In August, Harness made its first acquisition when it bought open source continuous integration startup Drone.io. The company didn’t waste any time building on that purchase, announcing a new enterprise continuous integration tool today to go alongside the open source project Drone has been building.
The Harness software development platform consists of various modules and the latest one helps with continuous integration, which is the build and test process that happens before developers start deploying their code changes.
As Brad Rydzewski, co-founder at Drone.io, explained it at the time of the acquisition:
“Drone is a continuous integration software. It helps developers to continuously build, test and deploy their code. The project was started in 2012, and it was the first cloud-native, container-native continuous integration solution on the market, and we open sourced it.”
Bansal indicated at the time of the acquisition that he wanted to build on that open source project and provide an enterprise commercial version, while continuing to support the open source project.
“This is really the first product in the industry that is bringing AI and machine learning into optimizing the build and test process,” Bansal said. That intelligence layer is what separates it from the open source version of the software, and the idea is to use machine learning to speed up the building and testing process.
The company is also announcing a new module around managing feature flags. These are elements developers leave in the code to limit the roll out of software, allowing them to see how the update is performing before rolling it out to the user base at large.
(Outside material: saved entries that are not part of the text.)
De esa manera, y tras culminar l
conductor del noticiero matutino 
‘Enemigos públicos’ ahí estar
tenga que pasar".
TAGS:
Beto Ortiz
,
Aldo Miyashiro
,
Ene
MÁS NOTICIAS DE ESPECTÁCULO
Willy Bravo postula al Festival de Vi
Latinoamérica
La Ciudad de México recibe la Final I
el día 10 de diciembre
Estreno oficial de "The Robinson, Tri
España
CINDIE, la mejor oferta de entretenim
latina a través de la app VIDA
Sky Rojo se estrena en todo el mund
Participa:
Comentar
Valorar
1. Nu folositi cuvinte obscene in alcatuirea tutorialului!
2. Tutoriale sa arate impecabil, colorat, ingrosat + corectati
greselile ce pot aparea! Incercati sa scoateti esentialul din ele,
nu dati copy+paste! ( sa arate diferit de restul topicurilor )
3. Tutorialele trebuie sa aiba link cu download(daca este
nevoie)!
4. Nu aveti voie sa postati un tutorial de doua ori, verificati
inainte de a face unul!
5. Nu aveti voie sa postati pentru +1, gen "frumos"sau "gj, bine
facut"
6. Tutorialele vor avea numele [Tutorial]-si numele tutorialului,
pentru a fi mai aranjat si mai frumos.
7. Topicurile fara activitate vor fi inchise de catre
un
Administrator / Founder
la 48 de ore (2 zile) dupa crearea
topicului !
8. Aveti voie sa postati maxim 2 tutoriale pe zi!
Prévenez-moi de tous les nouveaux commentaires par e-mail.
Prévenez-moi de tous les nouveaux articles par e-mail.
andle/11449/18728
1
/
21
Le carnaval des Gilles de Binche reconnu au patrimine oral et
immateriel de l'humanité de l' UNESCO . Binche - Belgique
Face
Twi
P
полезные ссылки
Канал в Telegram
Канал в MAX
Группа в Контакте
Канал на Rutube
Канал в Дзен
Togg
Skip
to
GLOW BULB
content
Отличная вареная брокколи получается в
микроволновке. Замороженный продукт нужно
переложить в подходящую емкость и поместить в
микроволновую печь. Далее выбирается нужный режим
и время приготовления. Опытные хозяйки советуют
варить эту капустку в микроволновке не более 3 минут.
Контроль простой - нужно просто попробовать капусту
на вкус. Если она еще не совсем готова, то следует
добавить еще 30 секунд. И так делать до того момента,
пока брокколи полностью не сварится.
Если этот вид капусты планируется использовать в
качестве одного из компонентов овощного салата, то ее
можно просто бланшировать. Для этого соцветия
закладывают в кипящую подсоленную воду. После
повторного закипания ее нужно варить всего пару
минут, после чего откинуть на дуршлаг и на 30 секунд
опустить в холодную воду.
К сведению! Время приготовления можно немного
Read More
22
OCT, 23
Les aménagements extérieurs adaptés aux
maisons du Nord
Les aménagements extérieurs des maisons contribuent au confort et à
The problem is these as these flags proliferate, they become difficult to manage, and the new module is designed to help developers understand and control the flags that exist in their code.
Bansal says his goal for the company has been to put the kind of automated software delivery pipeline that’s in place at the world’s largest tech companies within reach of every developer.
“[Our goal] is that every company in the world can have the same level of software delivery sophistication as a Google or Amazon or Facebook,” Bansal said.
Bansal founded AppDynamics, a company he sold to Cisco in 2017 for $3.7 billion. He launched Harness later that same year. The company has raised almost $80 million on a valuation of $500 million, according to Pitchbook data.
Bansal also started the venture capital firm Unusual Ventures in 2018 and as though he doesn’t have enough to do, he launched his third startup Traceable, a security company, in July.